» WHAT TO DO
Please print each record that follows precisely as it appears.

» SUPPLIED MATERIAL
►
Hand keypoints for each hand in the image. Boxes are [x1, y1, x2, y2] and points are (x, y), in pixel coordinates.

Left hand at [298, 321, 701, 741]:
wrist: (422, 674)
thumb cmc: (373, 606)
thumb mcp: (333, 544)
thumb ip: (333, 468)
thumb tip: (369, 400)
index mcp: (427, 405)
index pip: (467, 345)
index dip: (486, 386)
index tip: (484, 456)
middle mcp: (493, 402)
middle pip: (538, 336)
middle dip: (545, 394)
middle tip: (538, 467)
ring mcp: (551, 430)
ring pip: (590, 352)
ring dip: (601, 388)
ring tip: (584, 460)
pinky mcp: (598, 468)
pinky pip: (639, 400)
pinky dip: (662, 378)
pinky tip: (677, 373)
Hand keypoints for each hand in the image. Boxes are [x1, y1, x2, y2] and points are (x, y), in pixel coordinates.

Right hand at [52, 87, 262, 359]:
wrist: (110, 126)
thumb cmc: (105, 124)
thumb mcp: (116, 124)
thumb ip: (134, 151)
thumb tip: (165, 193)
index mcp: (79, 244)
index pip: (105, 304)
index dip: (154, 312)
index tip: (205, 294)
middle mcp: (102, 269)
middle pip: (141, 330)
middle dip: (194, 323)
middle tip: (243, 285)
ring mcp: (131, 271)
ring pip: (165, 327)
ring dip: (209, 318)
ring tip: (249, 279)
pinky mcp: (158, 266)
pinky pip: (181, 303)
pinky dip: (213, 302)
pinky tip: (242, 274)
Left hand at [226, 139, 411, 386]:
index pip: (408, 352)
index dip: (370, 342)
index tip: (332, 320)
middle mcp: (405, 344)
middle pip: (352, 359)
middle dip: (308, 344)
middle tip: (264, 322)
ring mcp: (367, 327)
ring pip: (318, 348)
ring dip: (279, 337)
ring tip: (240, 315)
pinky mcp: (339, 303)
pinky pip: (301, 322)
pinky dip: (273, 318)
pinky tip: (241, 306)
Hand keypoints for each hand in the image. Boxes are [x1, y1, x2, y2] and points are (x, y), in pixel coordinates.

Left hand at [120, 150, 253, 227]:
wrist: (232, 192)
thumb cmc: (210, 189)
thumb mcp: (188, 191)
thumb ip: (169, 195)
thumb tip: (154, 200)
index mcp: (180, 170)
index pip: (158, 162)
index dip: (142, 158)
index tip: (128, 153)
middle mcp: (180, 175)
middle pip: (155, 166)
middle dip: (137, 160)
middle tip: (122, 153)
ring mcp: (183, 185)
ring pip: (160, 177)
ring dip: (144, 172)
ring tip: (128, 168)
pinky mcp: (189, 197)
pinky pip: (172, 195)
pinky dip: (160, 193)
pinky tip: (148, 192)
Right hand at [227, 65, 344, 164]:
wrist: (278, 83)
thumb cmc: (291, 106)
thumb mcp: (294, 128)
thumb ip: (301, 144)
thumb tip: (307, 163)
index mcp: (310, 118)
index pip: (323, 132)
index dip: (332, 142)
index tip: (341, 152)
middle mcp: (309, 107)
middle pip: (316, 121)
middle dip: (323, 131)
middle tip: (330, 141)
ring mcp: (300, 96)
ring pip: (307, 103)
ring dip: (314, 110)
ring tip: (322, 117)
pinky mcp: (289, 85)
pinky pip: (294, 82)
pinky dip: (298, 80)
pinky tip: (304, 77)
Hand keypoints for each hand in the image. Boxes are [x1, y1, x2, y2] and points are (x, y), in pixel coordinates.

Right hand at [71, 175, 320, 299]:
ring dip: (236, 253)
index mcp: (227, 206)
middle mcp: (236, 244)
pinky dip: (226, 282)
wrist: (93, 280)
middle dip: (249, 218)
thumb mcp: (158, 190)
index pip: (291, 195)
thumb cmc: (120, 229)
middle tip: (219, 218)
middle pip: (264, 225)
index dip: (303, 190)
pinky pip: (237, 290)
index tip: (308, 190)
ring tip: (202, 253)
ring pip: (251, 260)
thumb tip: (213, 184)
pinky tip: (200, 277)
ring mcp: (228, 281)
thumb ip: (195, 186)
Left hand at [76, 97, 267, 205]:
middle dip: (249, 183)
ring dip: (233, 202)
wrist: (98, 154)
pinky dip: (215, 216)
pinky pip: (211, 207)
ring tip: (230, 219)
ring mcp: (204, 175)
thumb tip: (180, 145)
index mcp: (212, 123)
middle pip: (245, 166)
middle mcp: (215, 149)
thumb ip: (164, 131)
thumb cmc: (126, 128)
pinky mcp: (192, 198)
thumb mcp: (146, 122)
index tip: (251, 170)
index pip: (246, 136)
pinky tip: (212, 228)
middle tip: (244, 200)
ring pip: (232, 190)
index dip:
◄
» TASK OUTPUT
Hand keypoints for each hand in the image. Boxes are [x1, y1, x2, y2] and points are (x, y), in pixel coordinates.

Left hand at [298, 321, 701, 741]:
wrist: (422, 674)
thumb cmc: (373, 606)
thumb mcp: (333, 544)
thumb ip: (333, 468)
thumb tip: (369, 400)
index mcp: (427, 405)
index pip: (467, 345)
index dip: (486, 386)
index tip: (484, 456)
middle mcp: (493, 402)
middle pip: (538, 336)
middle dip: (545, 394)
middle tip: (538, 467)
ring mcp: (551, 430)
ring pip: (590, 352)
ring dip: (601, 388)
ring tip: (584, 460)
pinky mcp: (598, 468)
pinky pip: (639, 400)
pinky dip: (662, 378)
pinky tip: (677, 373)
Hand keypoints for each hand in the image. Boxes are [x1, y1, x2, y2] and points are (x, y), in pixel coordinates.

Right hand at [52, 87, 262, 359]:
wrist: (110, 126)
thumb cmc: (105, 124)
thumb mcp: (116, 124)
thumb ip: (134, 151)
thumb tip: (165, 193)
index mcp: (79, 244)
index pip: (105, 304)
index dip: (154, 312)
index tip: (205, 294)
middle mcp: (102, 269)
middle pip: (141, 330)
middle dip: (194, 323)
middle tip: (243, 285)
ring mcp: (131, 271)
ring pip: (165, 327)
ring dip: (209, 318)
ring tip: (249, 279)
pinky mcp: (158, 266)
pinky pip: (181, 303)
pinky dip: (213, 302)
pinky tip: (242, 274)
Left hand at [226, 139, 411, 386]:
index pip: (408, 352)
index dip: (370, 342)
index tip: (332, 320)
middle mcp: (405, 344)
middle pip: (352, 359)
middle dip: (308, 344)
middle tip: (264, 322)
ring mcp: (367, 327)
ring pip: (318, 348)
ring dip: (279, 337)
ring tip: (240, 315)
pinky mcp: (339, 303)
pinky pip: (301, 322)
pinky dip: (273, 318)
pinky tip: (241, 306)
Hand keypoints for each hand in the image. Boxes are [x1, y1, x2, y2] and points are (x, y), in pixel coordinates.

Left hand at [120, 150, 253, 227]:
wrist: (232, 192)
thumb cmc: (210, 189)
thumb mcp: (188, 191)
thumb ip: (169, 195)
thumb tip: (154, 200)
index mcp: (180, 170)
index pip: (158, 162)
index dip: (142, 158)
index tip: (128, 153)
middle mcp: (180, 175)
middle pip: (155, 166)
middle dip: (137, 160)
middle tip: (122, 153)
ring mcp: (183, 185)
ring pip: (160, 177)
ring dip: (144, 172)
ring tip: (128, 168)
pinky mcp: (189, 197)
pinky pip: (172, 195)
pinky dip: (160, 193)
pinky tip: (148, 192)
Right hand at [227, 65, 344, 164]:
wrist: (278, 83)
thumb cmc: (291, 106)
thumb mcp: (294, 128)
thumb ip: (301, 144)
thumb tip: (307, 163)
index mcp: (310, 118)
index pip: (323, 132)
index dip: (332, 142)
index tip: (341, 152)
middle mcp: (309, 107)
middle pip: (316, 121)
middle dip: (323, 131)
middle tip: (330, 141)
ring mcp: (300, 96)
ring pip: (307, 103)
ring dip: (314, 110)
ring tip: (322, 117)
pinky mcp: (289, 85)
pinky pip: (294, 82)
pinky dip: (298, 80)
pinky tip: (304, 77)
Hand keypoints for each hand in the image. Boxes are [x1, y1, x2, y2] and points are (x, y), in pixel coordinates.

Right hand at [71, 175, 320, 299]:
ring dip: (236, 253)
index mcp: (227, 206)
middle mcp: (236, 244)
pinky dip: (226, 282)
wrist: (93, 280)
middle dip: (249, 218)
thumb mcp: (158, 190)
index pip: (291, 195)
thumb cmc: (120, 229)
middle tip: (219, 218)
middle pip: (264, 225)
index dip: (303, 190)
pinky pip: (237, 290)
index tip: (308, 190)
ring tip: (202, 253)
ring pip: (251, 260)
thumb tip: (213, 184)
pinky tip: (200, 277)
ring mcp: (228, 281)
thumb ip: (195, 186)
Left hand at [76, 97, 267, 205]:
middle dip: (249, 183)
ring dip: (233, 202)
wrist: (98, 154)
pinky dip: (215, 216)
pinky pip: (211, 207)
ring tip: (230, 219)
ring mcp: (204, 175)
thumb tip: (180, 145)
index mcp: (212, 123)
middle pip: (245, 166)
middle mcp: (215, 149)
thumb ip: (164, 131)
thumb cmc: (126, 128)
pinky mcp: (192, 198)
thumb mcp: (146, 122)
index tip: (251, 170)
index pip: (246, 136)
pinky tip: (212, 228)
middle tip: (244, 200)
ring pip: (232, 190)
index dip:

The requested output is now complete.